# Dividing Decimals Guide: Turning a Decimal into a Fraction

Math has different subjects that may be simple or complex for students. Students need to learn math as a basic requirement in all institutions of learning. The subject deals with calculations of different kinds. Students have different paces of learning math, and some are fast learners while others are slow learners. Teachers play a crucial role in students’ lives as they calculate different sums that involve mathematical functions.

Math contains different topics, which include but are not limited to algebra, measurements, multiplying and dividing fractions and decimals. The subject is useful because students learn different life skills and solutions to various problems in life. Students need to be focused on getting the best grades in math while they do my math homework assignments

In algebra, decimals are numbers that contain a whole number and a fraction part that is separated by a decimal point. The decimal is based on 10. The numbers after the decimal point represent tenths, hundredths, thousandths, and so on. In math, fractions represent a portion of a whole item, equal parts of a whole thing. Students should have the skill of turning fractions into decimals and vice versa, which is found in intermediate algebra math help.

## Dividing decimals examples

We can take any decimal: 0.55

0.55 is more than half but less than three quarters. What is the exact fraction? We make it a fraction by placing the number over 1: 0.55/1

The next step is counting the number of digits after the decimal. The digits present after the decimal are two. We need to multiply the digits by the placeholders. We will then multiply both sides by 100.

(0.55/1) x (100/100)

You get a fraction of 55/100.

We can then reduce the fraction to the simplest number possible: 11/20.
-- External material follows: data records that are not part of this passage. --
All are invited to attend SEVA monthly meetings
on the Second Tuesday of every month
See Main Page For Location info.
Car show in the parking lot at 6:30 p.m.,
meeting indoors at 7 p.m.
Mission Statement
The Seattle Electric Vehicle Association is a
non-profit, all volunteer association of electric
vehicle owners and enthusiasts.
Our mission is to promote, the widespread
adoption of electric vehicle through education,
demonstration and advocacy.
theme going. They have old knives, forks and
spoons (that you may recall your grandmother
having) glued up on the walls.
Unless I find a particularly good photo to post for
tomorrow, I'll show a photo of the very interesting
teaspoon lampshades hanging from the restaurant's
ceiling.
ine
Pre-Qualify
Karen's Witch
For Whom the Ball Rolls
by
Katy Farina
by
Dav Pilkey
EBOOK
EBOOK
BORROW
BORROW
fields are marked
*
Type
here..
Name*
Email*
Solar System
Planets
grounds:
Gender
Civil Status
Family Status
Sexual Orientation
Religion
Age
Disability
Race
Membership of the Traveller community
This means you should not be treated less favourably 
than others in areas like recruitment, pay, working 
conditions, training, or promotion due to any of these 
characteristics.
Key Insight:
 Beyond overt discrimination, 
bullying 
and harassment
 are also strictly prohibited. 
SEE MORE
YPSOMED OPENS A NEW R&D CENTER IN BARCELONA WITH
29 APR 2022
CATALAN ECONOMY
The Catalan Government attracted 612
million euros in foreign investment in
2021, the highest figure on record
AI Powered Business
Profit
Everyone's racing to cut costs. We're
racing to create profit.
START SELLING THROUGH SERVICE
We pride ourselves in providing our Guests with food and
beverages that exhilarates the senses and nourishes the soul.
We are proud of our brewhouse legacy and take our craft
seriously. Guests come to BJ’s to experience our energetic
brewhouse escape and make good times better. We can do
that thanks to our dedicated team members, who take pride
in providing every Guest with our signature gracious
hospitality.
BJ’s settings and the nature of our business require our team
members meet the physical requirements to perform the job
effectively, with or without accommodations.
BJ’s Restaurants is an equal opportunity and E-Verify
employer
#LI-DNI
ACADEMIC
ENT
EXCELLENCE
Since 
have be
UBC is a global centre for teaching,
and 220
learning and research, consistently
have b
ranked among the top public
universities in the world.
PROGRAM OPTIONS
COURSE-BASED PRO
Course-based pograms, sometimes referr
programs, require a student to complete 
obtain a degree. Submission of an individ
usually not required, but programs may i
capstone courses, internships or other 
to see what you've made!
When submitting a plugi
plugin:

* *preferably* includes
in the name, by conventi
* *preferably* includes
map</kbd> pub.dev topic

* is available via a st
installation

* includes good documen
Various techniques of dividing fractions by decimals and dividing fractions into decimals also exist. The calculations are not complex to comprehend. Students need constant practice to ensure that they understand the concept taught by the lecturers. Students need to work in groups or consult different sources of information.

Example 2 of the division of decimals

We will take a complex number: 0.526

Let’s work it out:

(0.526/1) x (1000/100) = 263/ 500

If students don’t understand the method above, they can seek other forms of working out the sum at math homework help.

Example 3 of dividing decimals

We will use more complex numbers: 0.45678965398728/1

The above digit should not intimidate you because it is a simple task to calculate.

0.45678965398728/1

The numbers of digits are 14

Multiply the digit by the number of placeholders: 100000000000000/ 100000000000000

We reduce the number by dividing both sides by 2.

45678965398728/ 100000000000000 = 0.2283948269936/ 50000000000000

The correct answer is 0.2283948269936/ 50000000000000

Example 4 of dividing decimals

You may have mixed numbers, such as 5.763

We will first ignore the whole number. Set 5 aside.

Work with the decimals first: 0.763

We count the number of digits after the decimal, as in the previous work.

(763/1) x (1000/ 1000) = 763/ 1000

## Conclusion

Students need to study the examples provided and do more exercises to get the correct results in their math assignments.